Landon Houle

Fiction

Born in Brown County, Texas, Landon Houle currently lives in South Carolina and works as an editor at In Fact Books. She is a winner of Permafrost’s Midnight Sun fiction contest and Crab Creek Review’s fiction contest, and her essay “The Plains We Cross” was listed as a notable in The Best American Essays. Her work has appeared or is forthcoming in Beloit Fiction Journal, Confrontation, The Long Story, Natural Bridge, Harpur Palate, River Styx, and elsewhere.

 

When Trapped in a Car under Water

These poems about mercy, these scenes of fathers and animals suffering on the road, remind me of my own dad and those nights he drove us grille-first down the boat ramp.

We couldn’t afford a boat. Once, though, at Sandy Creek Marina, we played make-believe. He ran his chapped hand down a Stingray with a ruby-slipper stripe and played the possibility. I played like I believed him. I believed it was the salesman we were tricking.

To launch a boat, you drive in reverse. You ease down the ramp until the water is just above the trailer hubs. But without a trailer and without a boat, only a family of three in a rusted Chevy edges closer and closer still until the dirty lake—black at night—laps against the tires, and I’d like to believe he was a few in. I’d like to explain by saying he was drunker than a skunk and stoned out of his mind. If this were true, I’d tell you something besides the way the headlights shone on the water and how, if you could trick yourself, you might think something beautiful glittered there just beneath the surface.

But if I’m honest, I’ll say he was never as sober as when the cab began taking in water, when the water came up to our ankles. He was never more clear-headed than those nights when my mother pressed my face to her chest, and when I remember, I remember her screams, but when I dream, I dream the truth. I was the one screaming. My mother was quiet. My mother never said a word, and through the pillow, through the soft flannel of her nightgown, I hear nothing but the beat and this as steady as ever.

In the poems about mercy, a father does what’s best. He drags the hazard of a doe, unborn fawn be damned, off the road and pushes her into the river, and I don’t know that the water is black any more than I know this man is a father, but there are truths you only imagine, realities you dream to understand.

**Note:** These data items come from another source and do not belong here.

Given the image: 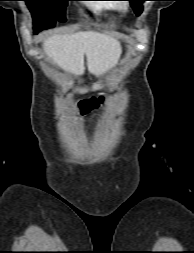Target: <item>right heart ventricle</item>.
Here are the masks:
<instances>
[{
    "instance_id": "e07e8e85",
    "label": "right heart ventricle",
    "mask_w": 194,
    "mask_h": 253,
    "mask_svg": "<svg viewBox=\"0 0 194 253\" xmlns=\"http://www.w3.org/2000/svg\"><path fill=\"white\" fill-rule=\"evenodd\" d=\"M92 11L99 16L117 13L120 11L119 4L115 2H95L90 5Z\"/></svg>"
}]
</instances>
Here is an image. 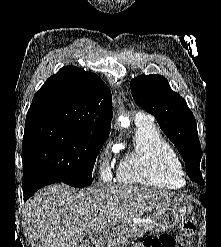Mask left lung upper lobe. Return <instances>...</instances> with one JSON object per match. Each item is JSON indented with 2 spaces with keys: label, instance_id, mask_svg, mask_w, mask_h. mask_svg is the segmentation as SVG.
Segmentation results:
<instances>
[{
  "label": "left lung upper lobe",
  "instance_id": "5c2ea615",
  "mask_svg": "<svg viewBox=\"0 0 221 247\" xmlns=\"http://www.w3.org/2000/svg\"><path fill=\"white\" fill-rule=\"evenodd\" d=\"M135 103L152 114L162 131L174 143L192 181L202 184L199 169L201 146L196 120L186 101L171 90L162 75H140L130 82Z\"/></svg>",
  "mask_w": 221,
  "mask_h": 247
}]
</instances>
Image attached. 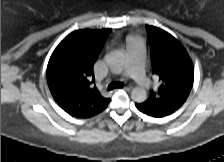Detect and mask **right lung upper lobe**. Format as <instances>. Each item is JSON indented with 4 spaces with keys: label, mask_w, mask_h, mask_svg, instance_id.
<instances>
[{
    "label": "right lung upper lobe",
    "mask_w": 224,
    "mask_h": 162,
    "mask_svg": "<svg viewBox=\"0 0 224 162\" xmlns=\"http://www.w3.org/2000/svg\"><path fill=\"white\" fill-rule=\"evenodd\" d=\"M110 29L78 30L66 36L52 53L47 82L57 104L78 118L102 112L110 102L92 86L93 65Z\"/></svg>",
    "instance_id": "cb5924a9"
}]
</instances>
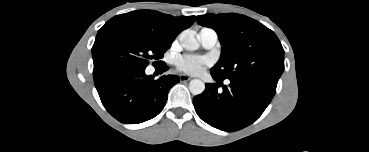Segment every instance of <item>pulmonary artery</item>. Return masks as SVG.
<instances>
[{
    "label": "pulmonary artery",
    "mask_w": 369,
    "mask_h": 152,
    "mask_svg": "<svg viewBox=\"0 0 369 152\" xmlns=\"http://www.w3.org/2000/svg\"><path fill=\"white\" fill-rule=\"evenodd\" d=\"M198 39L203 47L210 49L216 45L218 41V34L214 29L204 27L199 31Z\"/></svg>",
    "instance_id": "pulmonary-artery-1"
}]
</instances>
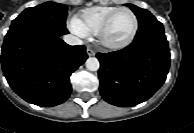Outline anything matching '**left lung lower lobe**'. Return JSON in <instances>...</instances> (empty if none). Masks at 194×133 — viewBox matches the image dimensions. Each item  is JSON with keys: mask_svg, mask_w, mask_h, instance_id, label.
Masks as SVG:
<instances>
[{"mask_svg": "<svg viewBox=\"0 0 194 133\" xmlns=\"http://www.w3.org/2000/svg\"><path fill=\"white\" fill-rule=\"evenodd\" d=\"M97 57L100 93L105 101L120 107L148 100L164 83L170 65L168 42L157 20L139 27L126 48Z\"/></svg>", "mask_w": 194, "mask_h": 133, "instance_id": "obj_1", "label": "left lung lower lobe"}]
</instances>
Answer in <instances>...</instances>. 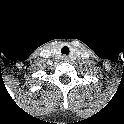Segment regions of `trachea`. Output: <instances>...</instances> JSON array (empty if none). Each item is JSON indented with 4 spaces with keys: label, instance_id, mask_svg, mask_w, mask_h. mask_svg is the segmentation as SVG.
<instances>
[{
    "label": "trachea",
    "instance_id": "trachea-1",
    "mask_svg": "<svg viewBox=\"0 0 124 124\" xmlns=\"http://www.w3.org/2000/svg\"><path fill=\"white\" fill-rule=\"evenodd\" d=\"M69 48L67 46H64L62 49H61V53L62 55H69Z\"/></svg>",
    "mask_w": 124,
    "mask_h": 124
}]
</instances>
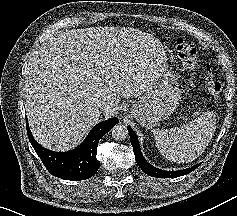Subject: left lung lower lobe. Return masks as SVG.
Instances as JSON below:
<instances>
[{"instance_id": "0a47b994", "label": "left lung lower lobe", "mask_w": 237, "mask_h": 216, "mask_svg": "<svg viewBox=\"0 0 237 216\" xmlns=\"http://www.w3.org/2000/svg\"><path fill=\"white\" fill-rule=\"evenodd\" d=\"M129 135H130V141L133 147V151L135 154V159L141 170L146 173L147 175L151 177H157V178H174V177H179L182 175H186L193 170H195L198 166L201 164H198L194 167L185 169V170H179V171H164L158 168L153 167L150 165L143 157L139 142L137 140L135 132L131 129V127H128Z\"/></svg>"}]
</instances>
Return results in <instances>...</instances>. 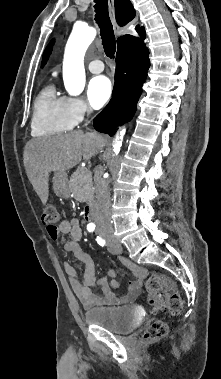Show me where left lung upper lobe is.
I'll list each match as a JSON object with an SVG mask.
<instances>
[{
	"label": "left lung upper lobe",
	"mask_w": 221,
	"mask_h": 379,
	"mask_svg": "<svg viewBox=\"0 0 221 379\" xmlns=\"http://www.w3.org/2000/svg\"><path fill=\"white\" fill-rule=\"evenodd\" d=\"M53 43H54V40H52L50 42V44L47 46V48L45 49V52H44V55H43V64L45 63V61H46V59H47V57H48V55H49V53H50V51L52 49Z\"/></svg>",
	"instance_id": "left-lung-upper-lobe-1"
}]
</instances>
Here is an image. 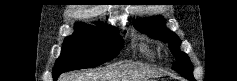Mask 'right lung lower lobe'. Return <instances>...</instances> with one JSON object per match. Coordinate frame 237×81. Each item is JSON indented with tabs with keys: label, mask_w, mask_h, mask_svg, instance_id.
I'll return each instance as SVG.
<instances>
[{
	"label": "right lung lower lobe",
	"mask_w": 237,
	"mask_h": 81,
	"mask_svg": "<svg viewBox=\"0 0 237 81\" xmlns=\"http://www.w3.org/2000/svg\"><path fill=\"white\" fill-rule=\"evenodd\" d=\"M58 76H59V75H54V76H53V79H54V80H57Z\"/></svg>",
	"instance_id": "right-lung-lower-lobe-1"
}]
</instances>
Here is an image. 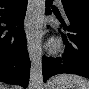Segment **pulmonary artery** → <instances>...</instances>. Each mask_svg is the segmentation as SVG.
I'll return each instance as SVG.
<instances>
[{
    "mask_svg": "<svg viewBox=\"0 0 89 89\" xmlns=\"http://www.w3.org/2000/svg\"><path fill=\"white\" fill-rule=\"evenodd\" d=\"M57 2H58V3H59V5L61 6V4H60V2H61V1H60V0H58Z\"/></svg>",
    "mask_w": 89,
    "mask_h": 89,
    "instance_id": "pulmonary-artery-1",
    "label": "pulmonary artery"
}]
</instances>
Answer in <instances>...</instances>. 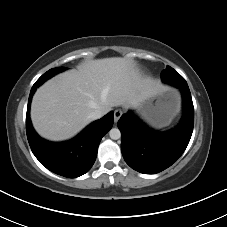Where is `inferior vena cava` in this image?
<instances>
[{
  "label": "inferior vena cava",
  "instance_id": "obj_1",
  "mask_svg": "<svg viewBox=\"0 0 227 227\" xmlns=\"http://www.w3.org/2000/svg\"><path fill=\"white\" fill-rule=\"evenodd\" d=\"M106 112L102 111V110H95L93 111L89 117L92 119V120H97L99 118H101L103 115H105Z\"/></svg>",
  "mask_w": 227,
  "mask_h": 227
}]
</instances>
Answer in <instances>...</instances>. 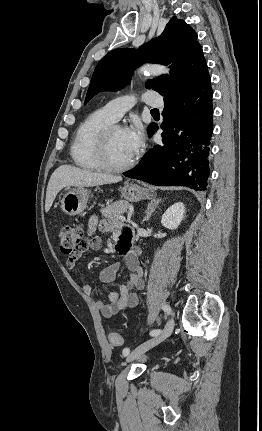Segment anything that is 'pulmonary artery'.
I'll return each mask as SVG.
<instances>
[{
	"instance_id": "pulmonary-artery-1",
	"label": "pulmonary artery",
	"mask_w": 262,
	"mask_h": 431,
	"mask_svg": "<svg viewBox=\"0 0 262 431\" xmlns=\"http://www.w3.org/2000/svg\"><path fill=\"white\" fill-rule=\"evenodd\" d=\"M140 99L145 104L153 107H162L164 104L160 95L153 91L144 92ZM137 101L138 97L136 96L124 95L109 101L103 109L114 121H117L125 112L132 108Z\"/></svg>"
}]
</instances>
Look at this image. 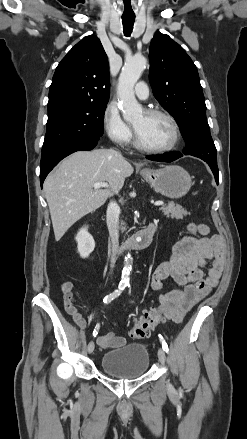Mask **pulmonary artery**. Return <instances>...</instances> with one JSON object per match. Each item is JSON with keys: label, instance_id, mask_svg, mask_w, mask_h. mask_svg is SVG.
<instances>
[{"label": "pulmonary artery", "instance_id": "obj_1", "mask_svg": "<svg viewBox=\"0 0 247 439\" xmlns=\"http://www.w3.org/2000/svg\"><path fill=\"white\" fill-rule=\"evenodd\" d=\"M135 94L141 100H146L149 96V90L144 82H139L135 86Z\"/></svg>", "mask_w": 247, "mask_h": 439}]
</instances>
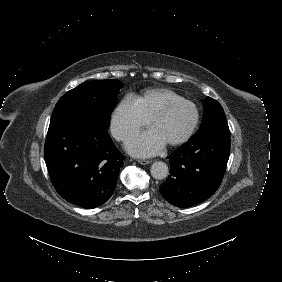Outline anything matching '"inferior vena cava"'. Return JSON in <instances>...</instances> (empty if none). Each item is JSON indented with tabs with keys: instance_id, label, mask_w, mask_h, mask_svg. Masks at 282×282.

The choice is never easy, and I wonder if it was more difficult for my father to drive into the water or out of it. I wonder which direction felt more like a kindness to a man whose face shone as dark as a night lake.

I’d like to read more poems about fathers who open their coats to bloody fawns. There, too, in the beat or—better yet—the caesura, should be a silent mother, a manual about what to do when trapped in a car under water. In my dreams, we bust glass with our fingertips. We reach out and touch something beautiful. All we have to do is wait. All we have to do is stay calm.

This piece began as a kind of response to William E. Stafford’s 'Traveling through the Dark.' The speaker in Stafford’s poem makes a merciful decision in that he saves other travelers from potentially being hurt by removing a dead doe from the roadway. Yet, in order to show compassion for others, he must also enact a cold and certain violence by damning that fawn whose heart still beats within the dead mother. 'I thought hard for us all,' says Stafford’s speaker, and it is in that moment of conflict, that instant of indecision in which the poem opens to the real complexity of human experience. Mercy and cruelty are sometimes more closely related than we’d like to think as my narrator discovers when she remembers a silent mother and a dark lake.